### REQUIRED WORK:
Beginning with the line that contains "left knee: (314, 357)", transcribe every line down to the end of the entries, exactly, and no other lines.

Saved data entries:
________________________________________

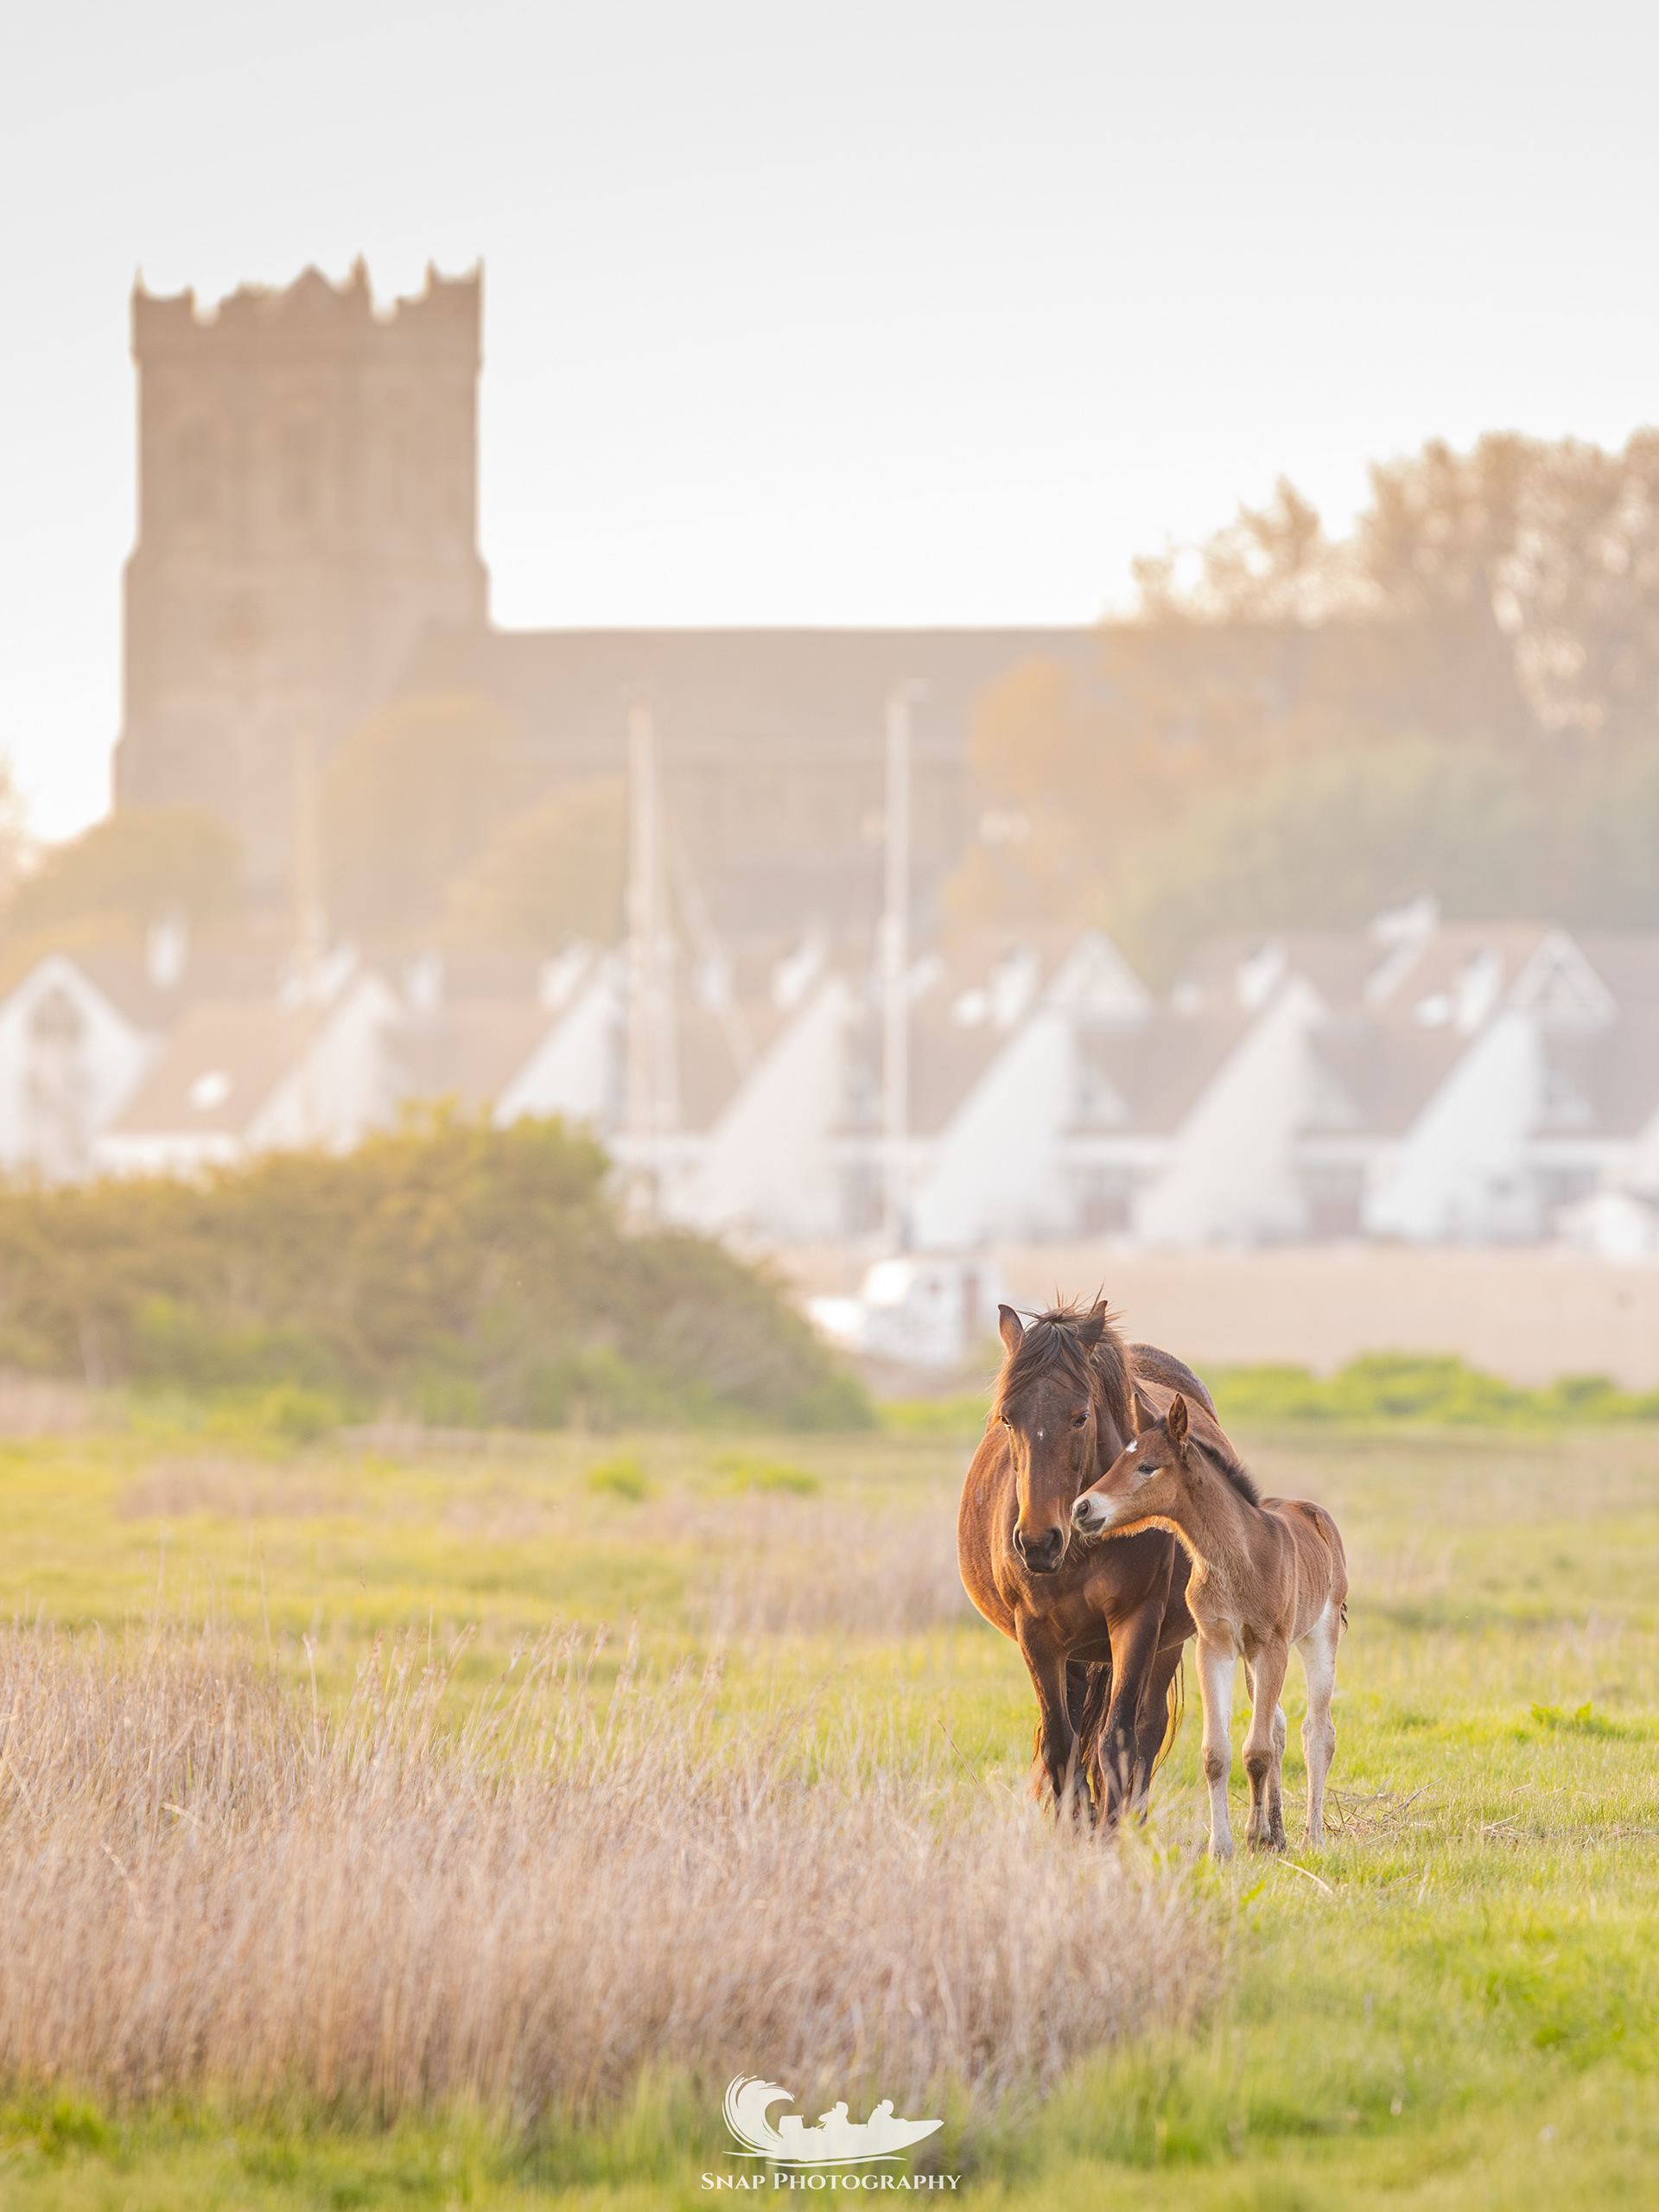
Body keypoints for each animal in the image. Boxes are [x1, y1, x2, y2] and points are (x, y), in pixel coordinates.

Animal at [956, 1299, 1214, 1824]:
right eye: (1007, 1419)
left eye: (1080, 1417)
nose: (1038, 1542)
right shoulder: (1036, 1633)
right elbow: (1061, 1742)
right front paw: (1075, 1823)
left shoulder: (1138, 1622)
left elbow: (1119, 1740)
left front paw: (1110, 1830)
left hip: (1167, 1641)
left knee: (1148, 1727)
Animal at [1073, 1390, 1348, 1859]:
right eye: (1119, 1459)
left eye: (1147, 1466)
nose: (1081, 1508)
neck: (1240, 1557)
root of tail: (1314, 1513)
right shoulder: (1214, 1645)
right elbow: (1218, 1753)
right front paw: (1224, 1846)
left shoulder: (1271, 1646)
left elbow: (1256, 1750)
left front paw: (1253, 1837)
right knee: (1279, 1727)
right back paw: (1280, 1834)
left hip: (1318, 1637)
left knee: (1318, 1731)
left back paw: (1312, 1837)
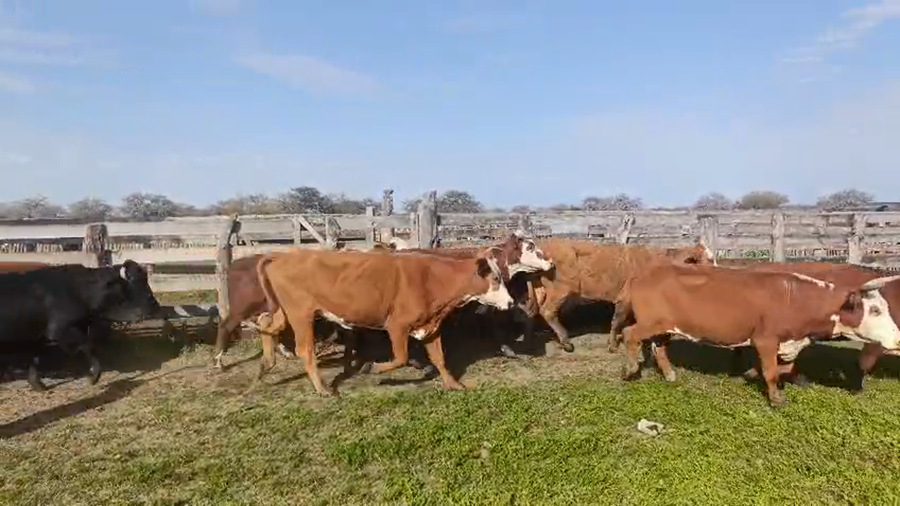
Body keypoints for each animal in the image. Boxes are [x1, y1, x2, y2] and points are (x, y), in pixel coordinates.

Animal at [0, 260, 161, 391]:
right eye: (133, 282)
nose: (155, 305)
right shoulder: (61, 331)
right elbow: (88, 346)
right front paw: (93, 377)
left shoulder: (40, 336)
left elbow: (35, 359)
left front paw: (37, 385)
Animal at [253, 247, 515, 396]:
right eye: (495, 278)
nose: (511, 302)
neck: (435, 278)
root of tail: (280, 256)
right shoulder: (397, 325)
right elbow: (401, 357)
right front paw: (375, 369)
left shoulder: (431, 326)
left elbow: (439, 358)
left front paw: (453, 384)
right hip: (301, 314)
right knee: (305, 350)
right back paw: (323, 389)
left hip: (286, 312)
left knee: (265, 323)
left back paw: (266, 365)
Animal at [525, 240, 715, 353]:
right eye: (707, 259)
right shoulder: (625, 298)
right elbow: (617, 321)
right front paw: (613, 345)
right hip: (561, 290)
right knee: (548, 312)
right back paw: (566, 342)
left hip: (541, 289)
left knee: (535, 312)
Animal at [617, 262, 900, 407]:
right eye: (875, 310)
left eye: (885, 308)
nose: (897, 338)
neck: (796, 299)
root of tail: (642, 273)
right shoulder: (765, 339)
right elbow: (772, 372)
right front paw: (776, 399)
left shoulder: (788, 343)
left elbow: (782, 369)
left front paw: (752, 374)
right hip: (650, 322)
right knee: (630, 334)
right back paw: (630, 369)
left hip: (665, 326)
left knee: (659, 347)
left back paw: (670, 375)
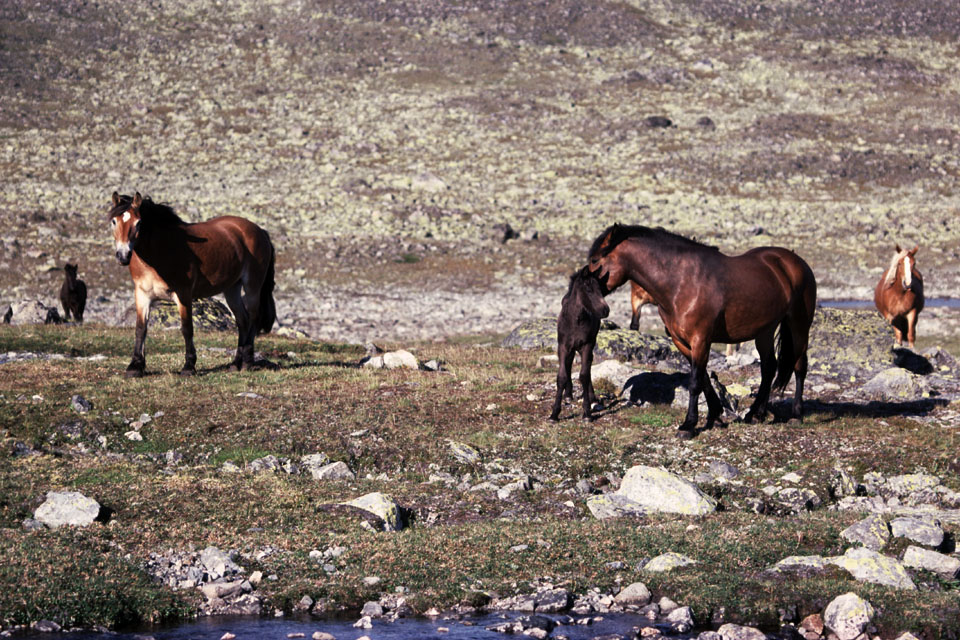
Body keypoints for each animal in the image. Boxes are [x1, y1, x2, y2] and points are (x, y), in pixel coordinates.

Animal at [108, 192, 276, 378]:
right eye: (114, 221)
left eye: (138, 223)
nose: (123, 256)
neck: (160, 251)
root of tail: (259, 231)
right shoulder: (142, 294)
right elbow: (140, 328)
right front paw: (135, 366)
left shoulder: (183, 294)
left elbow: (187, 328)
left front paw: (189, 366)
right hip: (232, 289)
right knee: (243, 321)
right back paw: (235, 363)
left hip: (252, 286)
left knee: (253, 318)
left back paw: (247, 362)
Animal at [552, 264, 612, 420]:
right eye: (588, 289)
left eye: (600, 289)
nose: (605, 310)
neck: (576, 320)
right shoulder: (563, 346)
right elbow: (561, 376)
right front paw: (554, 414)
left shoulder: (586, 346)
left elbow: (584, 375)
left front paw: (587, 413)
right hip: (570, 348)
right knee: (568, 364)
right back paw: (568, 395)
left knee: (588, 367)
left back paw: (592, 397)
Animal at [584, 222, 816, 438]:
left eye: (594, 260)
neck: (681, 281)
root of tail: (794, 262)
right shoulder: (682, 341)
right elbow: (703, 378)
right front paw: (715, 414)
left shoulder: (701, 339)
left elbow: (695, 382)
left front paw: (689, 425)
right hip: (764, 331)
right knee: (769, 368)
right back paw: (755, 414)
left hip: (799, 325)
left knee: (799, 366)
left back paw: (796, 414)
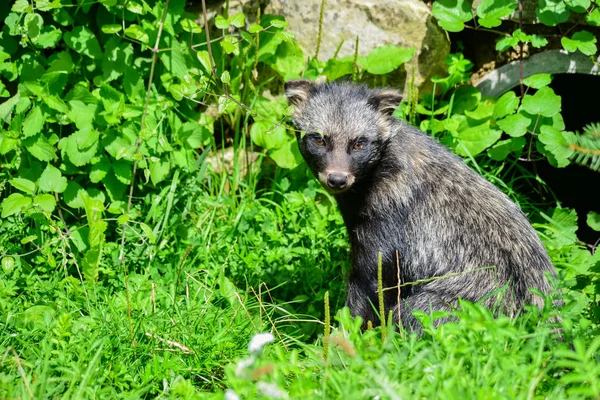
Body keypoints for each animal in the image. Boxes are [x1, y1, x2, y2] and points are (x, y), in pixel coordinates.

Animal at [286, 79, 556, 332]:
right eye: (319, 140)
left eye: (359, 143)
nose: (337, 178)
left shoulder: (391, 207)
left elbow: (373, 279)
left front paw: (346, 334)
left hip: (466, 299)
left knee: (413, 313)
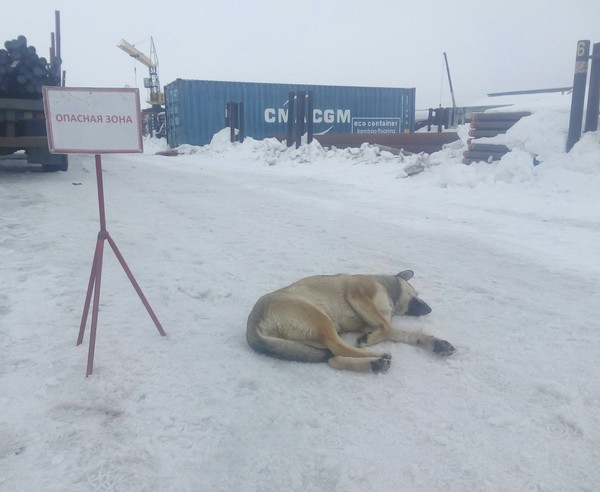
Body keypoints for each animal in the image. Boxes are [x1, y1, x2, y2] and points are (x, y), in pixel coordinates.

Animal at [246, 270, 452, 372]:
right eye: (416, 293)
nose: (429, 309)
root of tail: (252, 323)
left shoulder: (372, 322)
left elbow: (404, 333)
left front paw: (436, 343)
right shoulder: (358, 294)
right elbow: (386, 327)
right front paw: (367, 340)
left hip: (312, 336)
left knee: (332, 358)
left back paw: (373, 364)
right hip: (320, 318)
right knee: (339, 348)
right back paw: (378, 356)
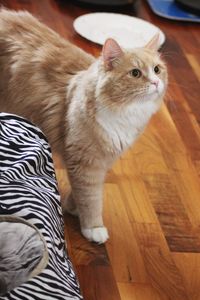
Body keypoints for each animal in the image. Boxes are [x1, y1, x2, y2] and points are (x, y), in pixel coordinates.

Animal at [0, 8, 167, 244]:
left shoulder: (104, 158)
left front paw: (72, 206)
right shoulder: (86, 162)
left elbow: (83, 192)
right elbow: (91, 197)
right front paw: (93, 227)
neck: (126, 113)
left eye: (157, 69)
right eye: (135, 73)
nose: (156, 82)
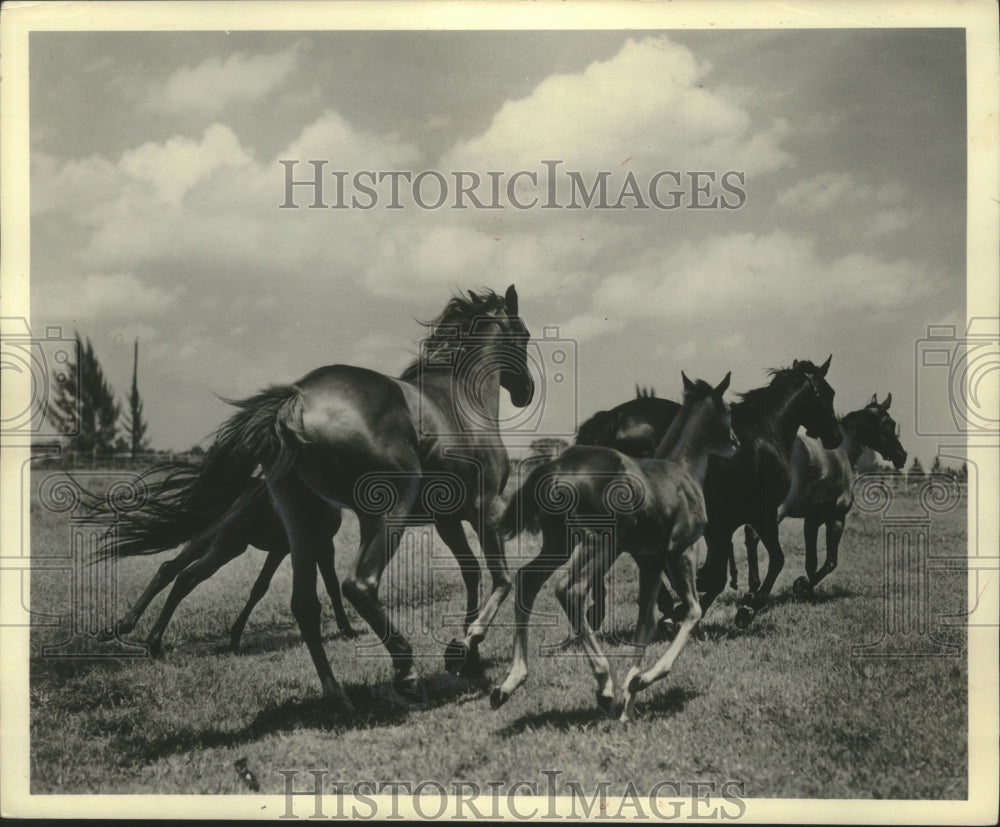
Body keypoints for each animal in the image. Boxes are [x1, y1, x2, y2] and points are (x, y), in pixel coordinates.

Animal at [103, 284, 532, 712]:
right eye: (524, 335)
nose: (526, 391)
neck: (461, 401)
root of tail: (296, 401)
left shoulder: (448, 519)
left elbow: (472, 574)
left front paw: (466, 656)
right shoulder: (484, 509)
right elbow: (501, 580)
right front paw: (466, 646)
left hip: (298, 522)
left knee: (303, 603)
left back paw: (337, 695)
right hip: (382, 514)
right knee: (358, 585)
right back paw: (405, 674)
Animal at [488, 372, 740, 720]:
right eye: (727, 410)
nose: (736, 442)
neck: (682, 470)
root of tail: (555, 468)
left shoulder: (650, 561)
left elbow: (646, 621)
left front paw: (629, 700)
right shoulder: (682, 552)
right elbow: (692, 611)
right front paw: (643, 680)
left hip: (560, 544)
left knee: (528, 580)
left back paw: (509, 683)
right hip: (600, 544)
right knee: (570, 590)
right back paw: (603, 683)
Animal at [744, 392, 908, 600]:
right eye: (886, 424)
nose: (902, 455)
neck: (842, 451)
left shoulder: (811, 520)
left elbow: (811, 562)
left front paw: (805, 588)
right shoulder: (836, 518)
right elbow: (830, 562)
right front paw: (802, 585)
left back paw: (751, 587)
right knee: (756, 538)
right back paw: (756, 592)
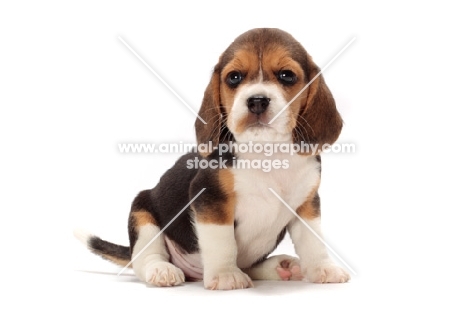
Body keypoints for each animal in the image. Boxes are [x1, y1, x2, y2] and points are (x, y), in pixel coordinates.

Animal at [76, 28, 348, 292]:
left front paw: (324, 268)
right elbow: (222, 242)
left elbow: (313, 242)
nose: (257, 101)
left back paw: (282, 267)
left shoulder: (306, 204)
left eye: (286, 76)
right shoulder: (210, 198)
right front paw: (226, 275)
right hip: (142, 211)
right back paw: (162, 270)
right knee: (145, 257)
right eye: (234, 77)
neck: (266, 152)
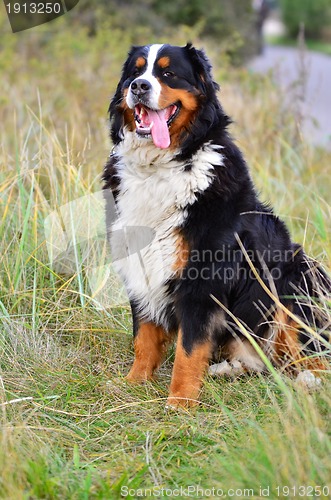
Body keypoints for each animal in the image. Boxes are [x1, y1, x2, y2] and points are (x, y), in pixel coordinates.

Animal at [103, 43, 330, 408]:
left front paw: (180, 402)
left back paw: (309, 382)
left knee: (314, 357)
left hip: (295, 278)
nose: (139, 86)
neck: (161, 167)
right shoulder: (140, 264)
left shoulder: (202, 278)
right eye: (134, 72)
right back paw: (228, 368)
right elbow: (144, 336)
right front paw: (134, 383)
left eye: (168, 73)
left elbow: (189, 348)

________________________________________

### TASK SOLUTION:
left knee: (314, 357)
left hip: (295, 278)
nose: (139, 86)
neck: (161, 167)
right shoulder: (140, 264)
left shoulder: (202, 278)
right eye: (134, 72)
right back paw: (228, 368)
right elbow: (144, 336)
right front paw: (134, 383)
left eye: (168, 73)
left elbow: (189, 348)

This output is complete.